オスマン帝国時代に帝都として栄えたトルコ最大の都市イスタンブールには、当時のスルタンや高官たちが建てた宮殿や邸宅が数多く残されています。

旧市街のトプカプ宮殿、白亜の宮殿とも称されるドルマバフチェ宮殿、現在はホテルとして利用されているチュラーン宮殿、ボスポラス大橋の袂に建つベイレルベイ宮殿など、数え上げるときりがありません。

そんな数ある宮殿の中でも、アール・ヌーヴォー様式の建築が一際美しい、チュブクルの丘の頂上にある宮殿、ヒディフ・カスル(Hidiv Kasrı)をご紹介しましょう。

イスタンブールはボスポラス海峡によって大陸がヨーロッパとアジアに分かれる街です。ヒディフ・カスルはアジア側の海峡沿いのベイコズという街のチュブクルにある宮殿です。そのためチュブクル宮殿(Çubuklu Sarayı)と呼ばれることもあります。チュブクルは、オスマン帝国時代の高官や裕福な人たちがこぞって別荘や邸宅を建てたエリアとしても知られています。

ヒディフとは、1800年代から1900年代前半までオスマン帝国が支配下に置いていたエジプトにおける統治者の肩書です。この宮殿は、イスタンブールに住んでいたスルタンや高官ではなく、当時のエジプト副王アッバース・ヒルミー2世により造られたものなのです。

アッバース・ヒルミー2世は、19世紀初頭から約150年間エジプトを支配したムハンマド・アリー朝の第7代君主で、オスマン帝国のエジプト副王として1892年から1914年まで任務を全うしました。

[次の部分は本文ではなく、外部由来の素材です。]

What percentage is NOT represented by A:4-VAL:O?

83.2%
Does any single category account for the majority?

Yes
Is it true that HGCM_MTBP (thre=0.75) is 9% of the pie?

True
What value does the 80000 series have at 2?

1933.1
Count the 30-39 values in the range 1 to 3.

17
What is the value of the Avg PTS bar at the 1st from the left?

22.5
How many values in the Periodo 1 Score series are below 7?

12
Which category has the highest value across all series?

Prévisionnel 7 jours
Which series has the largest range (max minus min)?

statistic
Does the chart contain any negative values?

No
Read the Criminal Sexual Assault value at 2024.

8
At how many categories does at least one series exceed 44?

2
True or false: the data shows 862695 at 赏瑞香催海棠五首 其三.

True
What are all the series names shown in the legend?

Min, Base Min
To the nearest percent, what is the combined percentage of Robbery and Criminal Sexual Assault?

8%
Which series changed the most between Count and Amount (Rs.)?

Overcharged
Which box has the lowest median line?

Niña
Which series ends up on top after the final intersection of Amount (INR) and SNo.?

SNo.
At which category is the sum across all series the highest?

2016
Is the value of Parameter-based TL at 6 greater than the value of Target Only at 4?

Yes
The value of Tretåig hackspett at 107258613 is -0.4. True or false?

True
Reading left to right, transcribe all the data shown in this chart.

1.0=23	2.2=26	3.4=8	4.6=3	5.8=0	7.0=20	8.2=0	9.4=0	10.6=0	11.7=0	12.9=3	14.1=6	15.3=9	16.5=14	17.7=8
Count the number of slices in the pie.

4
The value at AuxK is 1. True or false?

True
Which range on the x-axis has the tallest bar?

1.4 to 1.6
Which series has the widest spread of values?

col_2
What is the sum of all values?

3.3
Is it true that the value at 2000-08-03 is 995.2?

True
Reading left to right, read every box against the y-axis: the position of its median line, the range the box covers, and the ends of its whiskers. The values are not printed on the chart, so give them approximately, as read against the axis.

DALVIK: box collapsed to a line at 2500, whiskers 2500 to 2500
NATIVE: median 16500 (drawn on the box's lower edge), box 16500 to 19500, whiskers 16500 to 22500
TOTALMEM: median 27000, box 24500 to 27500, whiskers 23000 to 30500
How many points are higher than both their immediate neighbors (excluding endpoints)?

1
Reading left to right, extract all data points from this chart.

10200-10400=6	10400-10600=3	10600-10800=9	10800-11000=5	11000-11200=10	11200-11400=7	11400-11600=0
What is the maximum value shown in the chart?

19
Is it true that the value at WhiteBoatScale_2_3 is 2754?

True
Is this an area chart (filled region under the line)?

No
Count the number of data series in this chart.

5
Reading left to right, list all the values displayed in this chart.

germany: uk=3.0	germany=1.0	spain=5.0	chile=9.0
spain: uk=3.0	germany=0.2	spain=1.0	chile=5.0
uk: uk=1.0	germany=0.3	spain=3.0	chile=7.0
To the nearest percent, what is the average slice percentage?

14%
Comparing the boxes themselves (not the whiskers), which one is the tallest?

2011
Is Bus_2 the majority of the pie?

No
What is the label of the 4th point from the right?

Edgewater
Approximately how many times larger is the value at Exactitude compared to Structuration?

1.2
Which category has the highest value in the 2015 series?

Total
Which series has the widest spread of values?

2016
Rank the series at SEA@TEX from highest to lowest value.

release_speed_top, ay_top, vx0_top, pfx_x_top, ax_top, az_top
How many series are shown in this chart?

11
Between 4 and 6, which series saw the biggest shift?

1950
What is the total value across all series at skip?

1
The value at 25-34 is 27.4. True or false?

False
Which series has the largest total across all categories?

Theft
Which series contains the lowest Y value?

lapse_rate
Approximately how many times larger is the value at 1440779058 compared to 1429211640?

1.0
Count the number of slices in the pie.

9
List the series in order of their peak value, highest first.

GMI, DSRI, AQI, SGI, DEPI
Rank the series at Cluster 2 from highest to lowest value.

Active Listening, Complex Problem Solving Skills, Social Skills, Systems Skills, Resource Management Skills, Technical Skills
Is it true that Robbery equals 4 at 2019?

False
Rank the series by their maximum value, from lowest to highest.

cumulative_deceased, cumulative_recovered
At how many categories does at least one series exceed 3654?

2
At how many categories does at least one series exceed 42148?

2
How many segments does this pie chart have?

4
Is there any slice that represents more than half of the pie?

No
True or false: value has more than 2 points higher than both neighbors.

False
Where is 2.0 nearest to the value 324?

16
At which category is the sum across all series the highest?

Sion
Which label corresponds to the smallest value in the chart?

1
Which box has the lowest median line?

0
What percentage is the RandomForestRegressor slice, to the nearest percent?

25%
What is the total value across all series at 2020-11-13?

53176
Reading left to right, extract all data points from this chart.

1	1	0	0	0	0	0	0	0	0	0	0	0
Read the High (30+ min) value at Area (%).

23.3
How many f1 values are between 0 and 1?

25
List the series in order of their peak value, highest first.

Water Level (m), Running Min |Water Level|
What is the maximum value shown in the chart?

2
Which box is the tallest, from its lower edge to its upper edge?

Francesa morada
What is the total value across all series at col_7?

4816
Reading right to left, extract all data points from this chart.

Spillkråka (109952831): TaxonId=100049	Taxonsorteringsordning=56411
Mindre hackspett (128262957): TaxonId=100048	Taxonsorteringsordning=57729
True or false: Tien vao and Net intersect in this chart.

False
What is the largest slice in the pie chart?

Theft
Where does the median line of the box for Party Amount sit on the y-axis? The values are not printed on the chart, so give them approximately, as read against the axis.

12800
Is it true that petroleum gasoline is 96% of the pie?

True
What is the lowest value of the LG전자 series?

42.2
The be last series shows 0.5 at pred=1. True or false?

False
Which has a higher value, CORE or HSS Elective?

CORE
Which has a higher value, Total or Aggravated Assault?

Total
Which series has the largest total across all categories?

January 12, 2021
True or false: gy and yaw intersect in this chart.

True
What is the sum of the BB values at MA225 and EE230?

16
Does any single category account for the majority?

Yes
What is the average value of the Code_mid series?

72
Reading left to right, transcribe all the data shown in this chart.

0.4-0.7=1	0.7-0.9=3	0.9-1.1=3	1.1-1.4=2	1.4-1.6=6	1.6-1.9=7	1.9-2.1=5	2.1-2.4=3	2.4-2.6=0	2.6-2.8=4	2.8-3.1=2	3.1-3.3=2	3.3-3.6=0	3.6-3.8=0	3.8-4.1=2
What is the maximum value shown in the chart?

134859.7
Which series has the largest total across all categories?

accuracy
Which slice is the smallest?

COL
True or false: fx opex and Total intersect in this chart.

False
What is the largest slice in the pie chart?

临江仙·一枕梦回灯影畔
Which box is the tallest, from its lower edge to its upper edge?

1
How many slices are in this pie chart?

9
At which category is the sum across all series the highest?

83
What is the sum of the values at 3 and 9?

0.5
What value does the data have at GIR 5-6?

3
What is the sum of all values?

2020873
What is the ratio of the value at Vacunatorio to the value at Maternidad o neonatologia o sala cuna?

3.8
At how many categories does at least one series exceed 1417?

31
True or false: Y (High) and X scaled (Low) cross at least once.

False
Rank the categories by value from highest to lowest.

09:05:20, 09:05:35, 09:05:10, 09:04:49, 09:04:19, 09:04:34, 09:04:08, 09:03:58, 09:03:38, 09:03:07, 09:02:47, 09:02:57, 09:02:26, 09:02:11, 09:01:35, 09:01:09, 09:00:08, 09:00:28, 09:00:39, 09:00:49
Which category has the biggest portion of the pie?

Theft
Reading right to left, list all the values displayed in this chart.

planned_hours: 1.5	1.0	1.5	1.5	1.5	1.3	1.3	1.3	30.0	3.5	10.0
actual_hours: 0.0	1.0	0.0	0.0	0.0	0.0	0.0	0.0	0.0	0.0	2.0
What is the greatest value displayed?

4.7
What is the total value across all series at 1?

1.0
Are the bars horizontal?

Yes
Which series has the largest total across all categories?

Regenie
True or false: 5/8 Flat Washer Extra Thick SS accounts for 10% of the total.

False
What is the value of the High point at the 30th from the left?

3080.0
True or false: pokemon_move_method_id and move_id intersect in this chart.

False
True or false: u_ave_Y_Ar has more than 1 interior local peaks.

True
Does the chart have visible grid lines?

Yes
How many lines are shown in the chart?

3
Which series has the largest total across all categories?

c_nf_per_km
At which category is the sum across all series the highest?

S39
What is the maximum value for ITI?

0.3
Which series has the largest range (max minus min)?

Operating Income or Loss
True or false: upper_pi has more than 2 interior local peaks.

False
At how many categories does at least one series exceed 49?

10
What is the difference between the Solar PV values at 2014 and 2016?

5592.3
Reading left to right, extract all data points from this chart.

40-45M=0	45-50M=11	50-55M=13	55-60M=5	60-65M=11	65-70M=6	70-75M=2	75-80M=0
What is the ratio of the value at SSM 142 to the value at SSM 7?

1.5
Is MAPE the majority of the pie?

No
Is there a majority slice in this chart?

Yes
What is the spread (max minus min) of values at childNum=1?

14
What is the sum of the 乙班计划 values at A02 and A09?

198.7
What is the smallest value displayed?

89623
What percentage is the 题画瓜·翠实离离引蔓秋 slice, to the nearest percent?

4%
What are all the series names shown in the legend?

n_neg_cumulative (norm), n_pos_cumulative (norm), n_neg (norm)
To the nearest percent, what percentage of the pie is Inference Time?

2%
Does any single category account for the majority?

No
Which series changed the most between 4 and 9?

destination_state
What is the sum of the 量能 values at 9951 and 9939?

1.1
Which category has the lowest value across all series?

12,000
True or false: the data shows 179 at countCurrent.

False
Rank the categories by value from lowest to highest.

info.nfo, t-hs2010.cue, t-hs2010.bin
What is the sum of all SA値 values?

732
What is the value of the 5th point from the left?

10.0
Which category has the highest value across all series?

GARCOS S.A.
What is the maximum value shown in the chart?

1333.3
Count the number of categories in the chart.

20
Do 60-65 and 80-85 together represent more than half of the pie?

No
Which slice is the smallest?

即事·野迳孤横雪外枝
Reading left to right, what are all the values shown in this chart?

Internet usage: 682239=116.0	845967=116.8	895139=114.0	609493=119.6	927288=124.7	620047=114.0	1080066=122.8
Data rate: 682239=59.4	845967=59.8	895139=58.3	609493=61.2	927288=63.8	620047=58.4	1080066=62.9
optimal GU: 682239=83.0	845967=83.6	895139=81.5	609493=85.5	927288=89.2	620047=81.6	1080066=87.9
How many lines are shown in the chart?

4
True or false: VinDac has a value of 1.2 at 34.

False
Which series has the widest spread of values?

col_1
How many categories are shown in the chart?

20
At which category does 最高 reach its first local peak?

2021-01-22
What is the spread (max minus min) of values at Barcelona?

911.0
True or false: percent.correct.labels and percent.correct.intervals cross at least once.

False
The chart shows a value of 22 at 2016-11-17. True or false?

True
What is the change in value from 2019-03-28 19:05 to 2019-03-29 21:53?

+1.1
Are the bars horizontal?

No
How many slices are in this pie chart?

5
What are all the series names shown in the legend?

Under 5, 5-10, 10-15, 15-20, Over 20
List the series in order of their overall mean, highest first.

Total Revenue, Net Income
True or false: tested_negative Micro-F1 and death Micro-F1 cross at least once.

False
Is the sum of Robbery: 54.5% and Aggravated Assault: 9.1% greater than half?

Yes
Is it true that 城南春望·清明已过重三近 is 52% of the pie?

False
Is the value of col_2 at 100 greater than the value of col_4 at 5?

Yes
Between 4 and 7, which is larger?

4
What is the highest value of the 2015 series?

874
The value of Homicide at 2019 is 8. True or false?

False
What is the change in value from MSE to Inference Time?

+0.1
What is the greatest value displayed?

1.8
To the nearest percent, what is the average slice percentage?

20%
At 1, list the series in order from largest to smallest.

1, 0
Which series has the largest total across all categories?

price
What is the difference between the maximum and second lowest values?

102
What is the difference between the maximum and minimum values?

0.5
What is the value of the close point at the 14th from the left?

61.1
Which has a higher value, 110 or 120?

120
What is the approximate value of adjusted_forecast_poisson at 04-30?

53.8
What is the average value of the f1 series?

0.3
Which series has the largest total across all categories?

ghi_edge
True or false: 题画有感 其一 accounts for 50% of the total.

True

前任者とは違い、彼はオスマン帝国と友好的な関係を求めていました。オスマン帝国とこうした関係性を築くことは、1882年から続いていたイギリスによるエジプト支配に有利であると考えていたのです。

彼はオスマン政府と関係を強めていく中で、帝都であるイスタンブールに何度か訪問し、その際にスロベニア人の建築家に夏の間に住まう宮殿をボスポラス海峡沿いに建設するように命じました。

宮殿は1907年に完成し、ルネサンス時代のイタリアの別荘を思わせるようなアール・ヌーヴォー様式がなんとも美しい造りに仕上がりました。

青い空に映える真っ白な大理石の外観はもちろん、内部の装飾の細部にはネオクラシックのオスマン建築様式も組み込んで造られました。天井を覆うステンドグラスは、この宮殿一番の見どころになっています。